É necessário que haja um verdadeiro comprometimento de ambas as partes para que esse perdão e essa união sejam verdadeiros. Eu acredito que isso pode acontecer até o final de 2012. Neste momento, a Líbia está numa encruzilhada. Ou avança e se estabelece como um modelo de nação civilizada ou acabará ainda mais fragmentada, gerando mais tensão, abusos e conflitos. Isso pode ser evitado, mas as pessoas precisam conduzir o país para este caminho. A transição será muito longa e não tão pacífica quanto os demais países imaginam.
O que a saída das tropas do OTAN representa para a Líbia?
É positiva. O problema é que o país não tem exército nacional. É uma nação muito grande e possui importantes fronteiras, no sul principalmente. Há um problema sério de segurança. Além disso, é gigantesca a quantidade de pessoas com armas fazendo Justiça com as próprias mãos.

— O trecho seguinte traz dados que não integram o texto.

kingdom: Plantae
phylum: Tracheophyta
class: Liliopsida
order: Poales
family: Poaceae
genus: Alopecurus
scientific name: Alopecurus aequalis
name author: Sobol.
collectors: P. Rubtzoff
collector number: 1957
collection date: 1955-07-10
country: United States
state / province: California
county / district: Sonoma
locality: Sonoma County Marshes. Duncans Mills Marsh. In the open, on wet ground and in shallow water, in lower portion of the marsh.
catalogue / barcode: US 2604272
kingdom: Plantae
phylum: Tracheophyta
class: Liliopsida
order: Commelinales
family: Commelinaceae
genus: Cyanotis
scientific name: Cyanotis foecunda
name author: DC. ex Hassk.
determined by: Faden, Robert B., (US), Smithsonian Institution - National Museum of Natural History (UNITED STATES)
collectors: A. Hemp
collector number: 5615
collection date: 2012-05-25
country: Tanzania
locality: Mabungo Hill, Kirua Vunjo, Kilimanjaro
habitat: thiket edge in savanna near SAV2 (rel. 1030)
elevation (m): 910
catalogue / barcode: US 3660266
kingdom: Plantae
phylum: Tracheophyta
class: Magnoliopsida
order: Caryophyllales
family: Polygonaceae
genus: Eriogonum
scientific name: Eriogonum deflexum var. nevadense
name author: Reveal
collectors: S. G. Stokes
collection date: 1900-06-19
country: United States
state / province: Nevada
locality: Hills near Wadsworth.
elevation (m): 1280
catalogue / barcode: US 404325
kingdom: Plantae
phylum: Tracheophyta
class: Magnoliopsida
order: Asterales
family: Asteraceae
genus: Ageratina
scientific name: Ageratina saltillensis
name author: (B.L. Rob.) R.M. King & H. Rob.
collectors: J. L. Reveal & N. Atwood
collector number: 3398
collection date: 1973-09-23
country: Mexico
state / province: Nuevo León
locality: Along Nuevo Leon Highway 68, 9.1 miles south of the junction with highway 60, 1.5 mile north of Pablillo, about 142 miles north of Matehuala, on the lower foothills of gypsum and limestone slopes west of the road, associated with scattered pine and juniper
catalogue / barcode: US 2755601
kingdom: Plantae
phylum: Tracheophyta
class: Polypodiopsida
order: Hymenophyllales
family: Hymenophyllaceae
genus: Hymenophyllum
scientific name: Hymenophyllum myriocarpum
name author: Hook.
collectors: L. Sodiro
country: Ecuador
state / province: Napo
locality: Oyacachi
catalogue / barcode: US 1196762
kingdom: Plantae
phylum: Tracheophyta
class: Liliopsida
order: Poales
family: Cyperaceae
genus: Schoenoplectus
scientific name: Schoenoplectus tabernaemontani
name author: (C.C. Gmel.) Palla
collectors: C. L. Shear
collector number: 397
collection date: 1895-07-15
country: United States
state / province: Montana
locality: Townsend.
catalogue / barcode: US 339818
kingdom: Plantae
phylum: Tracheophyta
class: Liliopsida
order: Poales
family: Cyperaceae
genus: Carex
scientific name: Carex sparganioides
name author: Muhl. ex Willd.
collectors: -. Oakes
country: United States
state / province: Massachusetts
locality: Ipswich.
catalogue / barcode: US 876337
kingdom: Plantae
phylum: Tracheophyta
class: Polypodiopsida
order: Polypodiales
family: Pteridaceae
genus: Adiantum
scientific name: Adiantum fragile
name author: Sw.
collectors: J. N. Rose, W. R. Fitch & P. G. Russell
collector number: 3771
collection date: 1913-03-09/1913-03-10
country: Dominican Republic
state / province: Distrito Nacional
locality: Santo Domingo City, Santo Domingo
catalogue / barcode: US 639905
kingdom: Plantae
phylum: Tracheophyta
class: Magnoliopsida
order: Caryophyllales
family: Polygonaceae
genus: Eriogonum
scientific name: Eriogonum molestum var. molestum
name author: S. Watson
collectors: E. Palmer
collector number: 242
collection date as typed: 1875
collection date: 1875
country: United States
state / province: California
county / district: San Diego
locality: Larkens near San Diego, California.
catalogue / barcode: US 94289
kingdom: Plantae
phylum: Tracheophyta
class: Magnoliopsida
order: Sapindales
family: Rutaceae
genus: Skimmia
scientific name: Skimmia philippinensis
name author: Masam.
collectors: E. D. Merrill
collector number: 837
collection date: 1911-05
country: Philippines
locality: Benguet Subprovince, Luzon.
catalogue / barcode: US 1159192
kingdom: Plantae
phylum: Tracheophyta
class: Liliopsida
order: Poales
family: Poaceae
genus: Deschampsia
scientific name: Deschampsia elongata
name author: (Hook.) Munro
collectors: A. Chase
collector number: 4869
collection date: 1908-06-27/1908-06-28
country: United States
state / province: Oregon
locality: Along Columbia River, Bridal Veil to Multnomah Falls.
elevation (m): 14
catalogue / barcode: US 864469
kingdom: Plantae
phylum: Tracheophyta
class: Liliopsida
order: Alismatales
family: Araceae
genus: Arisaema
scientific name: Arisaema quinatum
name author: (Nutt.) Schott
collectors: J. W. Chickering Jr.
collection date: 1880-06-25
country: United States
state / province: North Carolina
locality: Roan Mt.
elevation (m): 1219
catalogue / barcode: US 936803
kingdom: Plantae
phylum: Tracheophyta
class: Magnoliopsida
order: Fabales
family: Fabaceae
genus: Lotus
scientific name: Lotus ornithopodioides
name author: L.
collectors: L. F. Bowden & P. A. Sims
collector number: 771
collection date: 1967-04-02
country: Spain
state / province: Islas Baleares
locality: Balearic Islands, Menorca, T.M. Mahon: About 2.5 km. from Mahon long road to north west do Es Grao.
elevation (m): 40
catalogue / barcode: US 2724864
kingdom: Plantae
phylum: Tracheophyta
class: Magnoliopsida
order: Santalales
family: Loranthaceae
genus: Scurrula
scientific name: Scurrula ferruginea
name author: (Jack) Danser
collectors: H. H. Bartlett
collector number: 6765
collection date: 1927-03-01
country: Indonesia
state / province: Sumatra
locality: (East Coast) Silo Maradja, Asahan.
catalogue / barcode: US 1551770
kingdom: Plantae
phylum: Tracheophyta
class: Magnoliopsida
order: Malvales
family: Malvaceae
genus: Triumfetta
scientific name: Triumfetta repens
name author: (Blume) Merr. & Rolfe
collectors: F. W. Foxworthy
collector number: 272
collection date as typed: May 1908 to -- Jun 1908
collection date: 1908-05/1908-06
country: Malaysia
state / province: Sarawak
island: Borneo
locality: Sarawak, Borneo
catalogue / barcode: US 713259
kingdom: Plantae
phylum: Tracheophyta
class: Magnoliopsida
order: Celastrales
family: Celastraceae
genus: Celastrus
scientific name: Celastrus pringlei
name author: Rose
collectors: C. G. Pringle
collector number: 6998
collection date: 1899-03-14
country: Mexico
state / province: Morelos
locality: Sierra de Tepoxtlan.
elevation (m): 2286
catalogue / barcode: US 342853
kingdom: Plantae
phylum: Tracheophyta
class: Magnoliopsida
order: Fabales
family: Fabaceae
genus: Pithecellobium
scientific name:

Como era a Líbia com Kadafi no poder?
Uma ditadura, claro. Caso alguém não concordasse com ele, era imediatamente considerado suspeito. As instituições oficiais eram fracas e não havia partidos políticos ou associações.
As pessoas que viveram sob essa ditadura estavam frustradas, humilhadas e hoje precisam de um líder que possa organizar todo esse processo. Será complicado, mas não impossível. Eu acredito que a Líbia poderá se tornar um país estável se as lideranças na sociedade civil (intelectuais, advogados, escritores, associação de mulheres) trabalharem duro para estabelecer essas instituições públicas. O problema é que muitas nações agora irão tentar tirar vantagem da ajuda que foi dada ao CNT para derrubar o governo de Kadafi.